▶ **ACTIVITY**: An exact transcription is needed of the lines below from the one with "index dip: (219, 149)" through the one with "pinky tip: (139, 184)", with no other lines and no pictures.

Stored dataset items
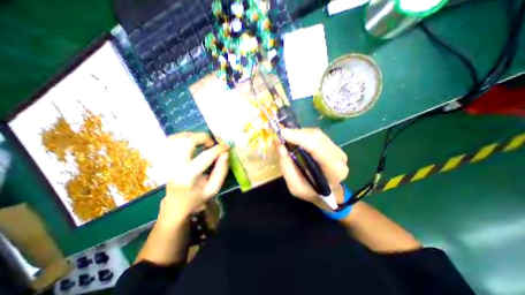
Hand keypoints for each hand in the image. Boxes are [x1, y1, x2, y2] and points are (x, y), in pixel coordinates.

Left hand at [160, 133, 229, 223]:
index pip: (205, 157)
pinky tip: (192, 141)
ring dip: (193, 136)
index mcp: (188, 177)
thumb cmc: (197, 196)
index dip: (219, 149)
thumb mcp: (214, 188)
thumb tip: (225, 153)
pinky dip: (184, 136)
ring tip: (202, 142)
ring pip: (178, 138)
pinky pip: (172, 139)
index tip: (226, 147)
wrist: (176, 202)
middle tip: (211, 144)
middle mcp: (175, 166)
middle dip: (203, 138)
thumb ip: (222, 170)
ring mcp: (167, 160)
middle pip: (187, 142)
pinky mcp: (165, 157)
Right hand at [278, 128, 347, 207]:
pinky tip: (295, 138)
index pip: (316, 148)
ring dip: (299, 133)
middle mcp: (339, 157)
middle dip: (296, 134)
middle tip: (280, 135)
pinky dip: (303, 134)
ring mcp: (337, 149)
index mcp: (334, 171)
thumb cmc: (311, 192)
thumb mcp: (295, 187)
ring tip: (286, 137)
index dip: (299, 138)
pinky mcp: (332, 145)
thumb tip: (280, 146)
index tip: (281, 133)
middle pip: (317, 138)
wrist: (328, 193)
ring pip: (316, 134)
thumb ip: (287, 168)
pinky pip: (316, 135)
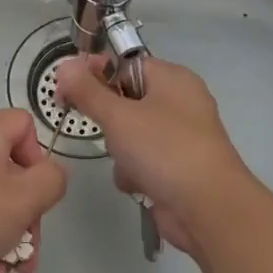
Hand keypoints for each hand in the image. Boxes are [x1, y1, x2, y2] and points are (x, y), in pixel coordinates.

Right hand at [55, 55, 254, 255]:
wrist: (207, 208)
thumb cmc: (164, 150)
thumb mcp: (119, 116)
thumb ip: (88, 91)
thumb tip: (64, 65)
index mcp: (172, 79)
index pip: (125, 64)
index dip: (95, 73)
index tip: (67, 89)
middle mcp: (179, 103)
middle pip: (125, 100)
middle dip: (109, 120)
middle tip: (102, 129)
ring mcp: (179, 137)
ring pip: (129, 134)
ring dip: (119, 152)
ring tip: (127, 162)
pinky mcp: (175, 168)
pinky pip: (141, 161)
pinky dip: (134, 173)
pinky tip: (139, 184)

--

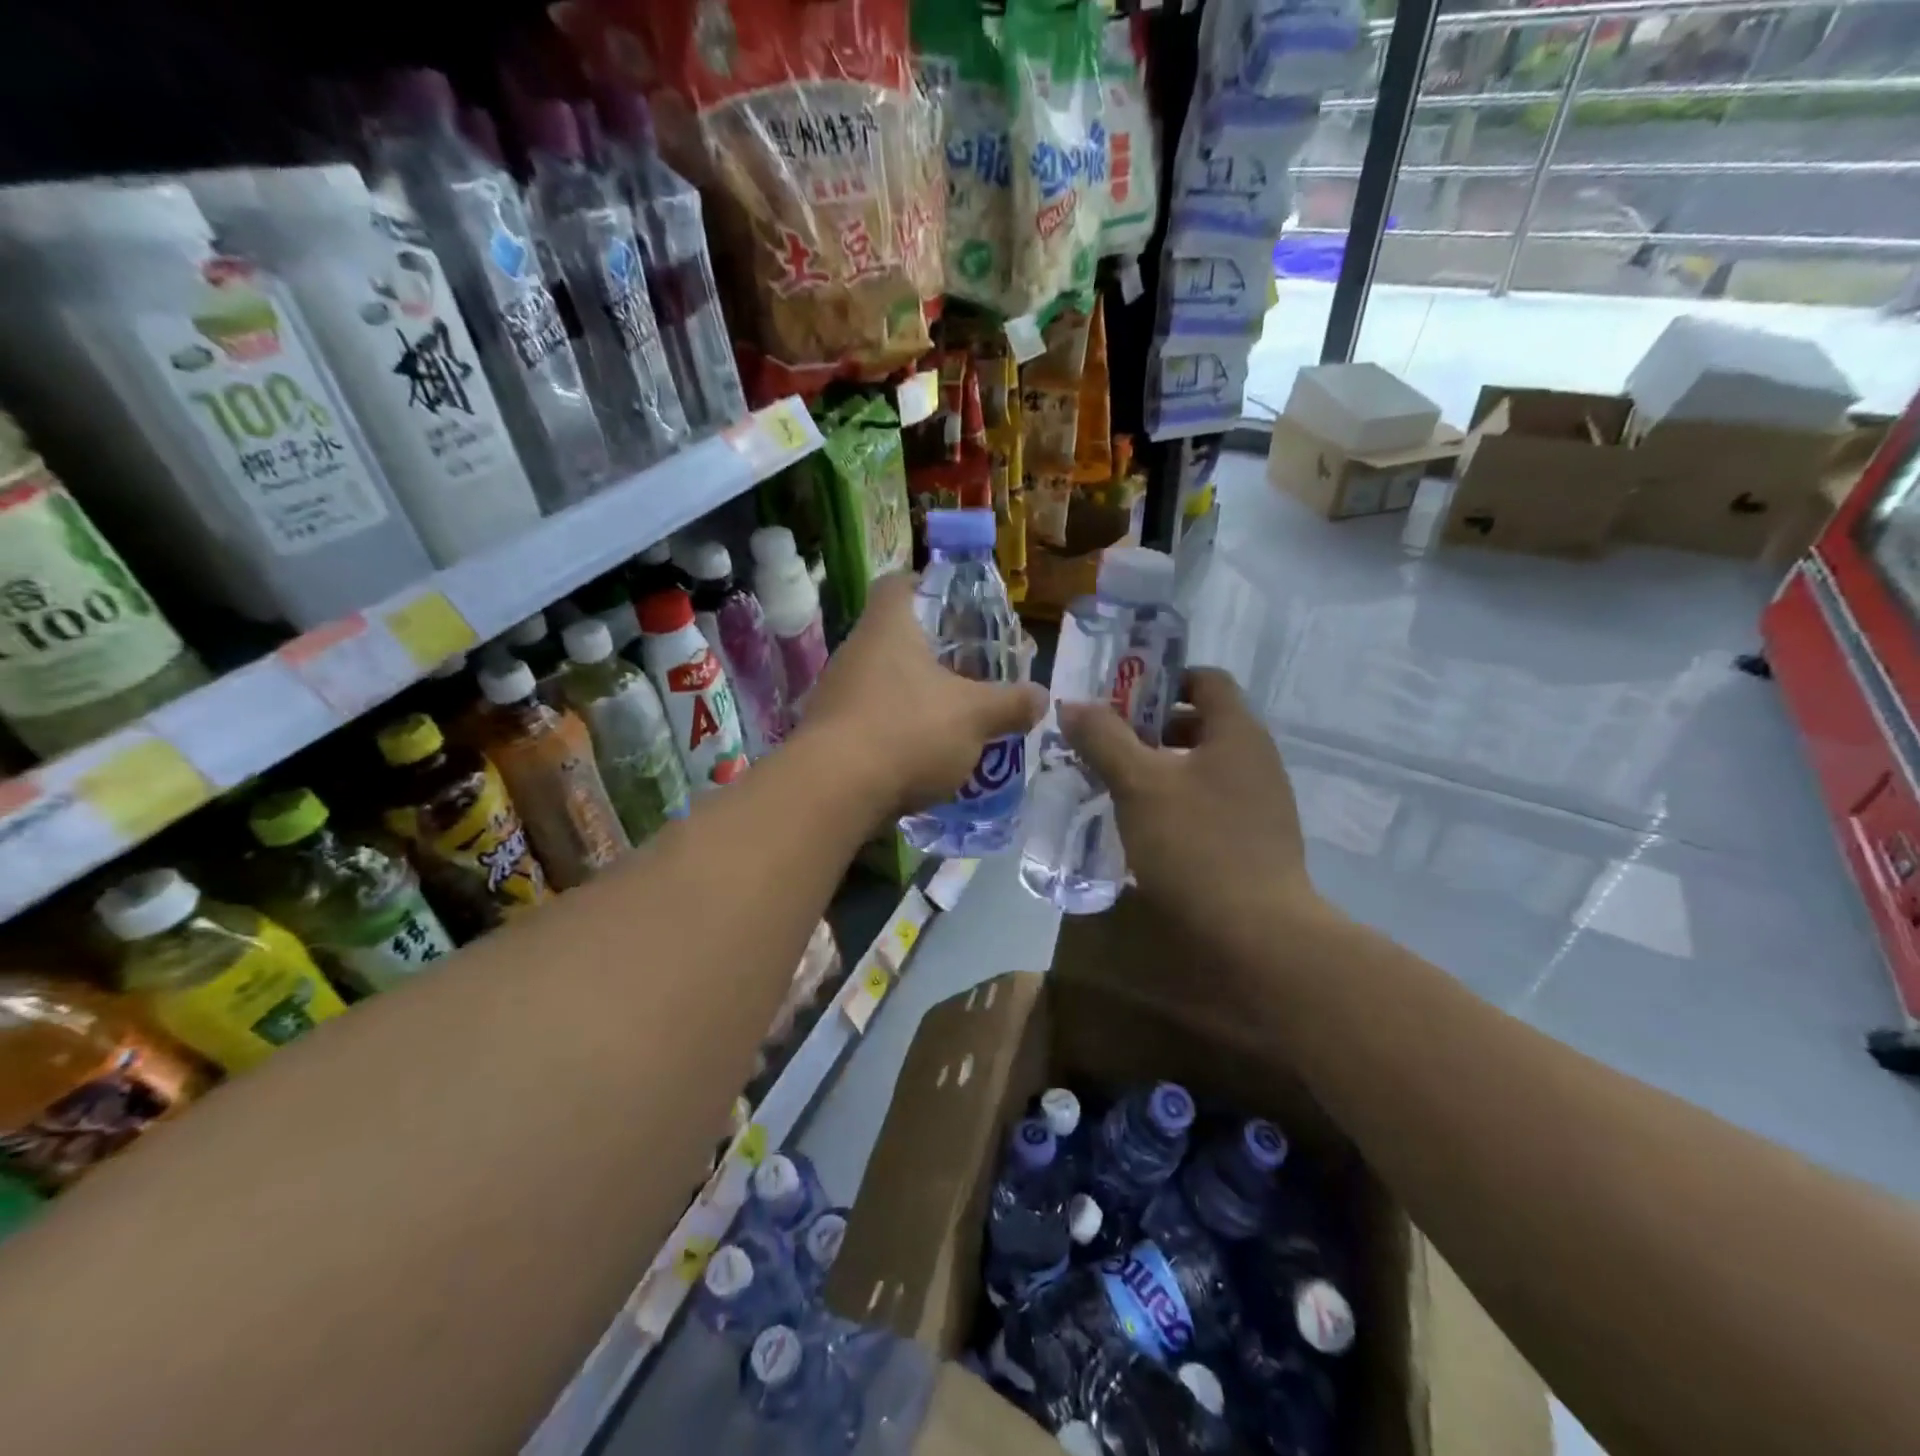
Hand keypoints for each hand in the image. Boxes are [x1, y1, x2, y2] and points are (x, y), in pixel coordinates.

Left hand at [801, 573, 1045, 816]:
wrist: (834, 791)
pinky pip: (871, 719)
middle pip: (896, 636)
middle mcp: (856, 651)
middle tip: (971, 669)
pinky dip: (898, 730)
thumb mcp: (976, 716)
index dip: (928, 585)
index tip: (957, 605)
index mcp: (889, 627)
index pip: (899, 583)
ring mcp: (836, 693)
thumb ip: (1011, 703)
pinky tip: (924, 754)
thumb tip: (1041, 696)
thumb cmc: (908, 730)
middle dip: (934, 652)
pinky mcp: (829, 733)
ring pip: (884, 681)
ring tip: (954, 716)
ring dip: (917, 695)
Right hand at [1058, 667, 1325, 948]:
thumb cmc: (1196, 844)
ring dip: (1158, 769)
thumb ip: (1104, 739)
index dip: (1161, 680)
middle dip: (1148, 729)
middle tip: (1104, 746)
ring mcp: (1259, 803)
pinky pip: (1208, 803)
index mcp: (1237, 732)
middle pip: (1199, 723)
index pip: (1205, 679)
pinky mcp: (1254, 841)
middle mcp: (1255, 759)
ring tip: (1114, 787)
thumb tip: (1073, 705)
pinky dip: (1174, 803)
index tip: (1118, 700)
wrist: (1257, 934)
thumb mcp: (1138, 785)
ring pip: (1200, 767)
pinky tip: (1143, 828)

---

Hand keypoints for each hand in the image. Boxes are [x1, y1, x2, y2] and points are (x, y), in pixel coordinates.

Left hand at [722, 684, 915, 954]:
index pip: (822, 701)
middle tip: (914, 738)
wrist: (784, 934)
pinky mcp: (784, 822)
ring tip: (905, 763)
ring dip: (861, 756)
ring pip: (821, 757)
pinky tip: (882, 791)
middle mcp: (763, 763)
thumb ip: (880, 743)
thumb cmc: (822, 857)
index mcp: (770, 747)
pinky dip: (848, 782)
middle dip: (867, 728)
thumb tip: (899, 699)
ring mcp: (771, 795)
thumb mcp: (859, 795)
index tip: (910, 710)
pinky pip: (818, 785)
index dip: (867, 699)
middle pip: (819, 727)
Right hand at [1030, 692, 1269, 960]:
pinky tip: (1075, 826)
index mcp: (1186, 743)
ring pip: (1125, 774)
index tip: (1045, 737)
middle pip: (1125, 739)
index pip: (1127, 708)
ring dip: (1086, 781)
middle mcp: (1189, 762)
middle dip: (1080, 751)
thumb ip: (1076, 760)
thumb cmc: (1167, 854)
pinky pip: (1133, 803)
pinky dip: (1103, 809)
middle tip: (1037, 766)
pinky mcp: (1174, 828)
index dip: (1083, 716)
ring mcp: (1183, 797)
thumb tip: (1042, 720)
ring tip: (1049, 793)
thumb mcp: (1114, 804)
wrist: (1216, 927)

▶ **RESPONSE**:
index dip: (219, 149)
thumb mcp: (214, 188)
thumb tip: (225, 153)
pinky dip: (184, 136)
ring tip: (202, 142)
ring pip: (178, 138)
pinky pip: (172, 139)
index tip: (226, 147)
wrist: (176, 202)
middle tip: (211, 144)
middle mcp: (175, 166)
middle dip: (203, 138)
thumb ip: (222, 170)
ring mcp: (167, 160)
middle pip: (187, 142)
pinky mcp: (165, 157)
Right hand at [278, 128, 347, 207]:
pinky tip: (295, 138)
index pip: (316, 148)
ring dip: (299, 133)
middle mcp: (339, 157)
middle dip: (296, 134)
middle tip: (280, 135)
pinky dip: (303, 134)
ring mcp: (337, 149)
index mcp: (334, 171)
thumb cmc: (311, 192)
thumb mcp: (295, 187)
ring tip: (286, 137)
index dip: (299, 138)
pinky mcp: (332, 145)
thumb tip: (280, 146)
index tip: (281, 133)
middle pip: (317, 138)
wrist: (328, 193)
ring pip: (316, 134)
thumb ip: (287, 168)
pinky pip: (316, 135)
Hand keypoints for each hand in the image. Boxes are [x1, y1, x2, y2] and points are (x, y), in pixel coordinates.

Right hand at [55, 55, 254, 255]:
wrist: (207, 208)
thumb cmc: (164, 150)
thumb mcp: (119, 116)
thumb ip: (88, 91)
thumb tip: (64, 65)
index mcp: (172, 79)
index pip: (125, 64)
index dip: (95, 73)
index tip: (67, 89)
middle mcp: (179, 103)
middle pip: (125, 100)
middle dip: (109, 120)
middle tip: (102, 129)
ring mcp: (179, 137)
ring pip: (129, 134)
ring dip: (119, 152)
ring tip: (127, 162)
pinky mcp: (175, 168)
pinky pip: (141, 161)
pinky dip: (134, 173)
pinky tip: (139, 184)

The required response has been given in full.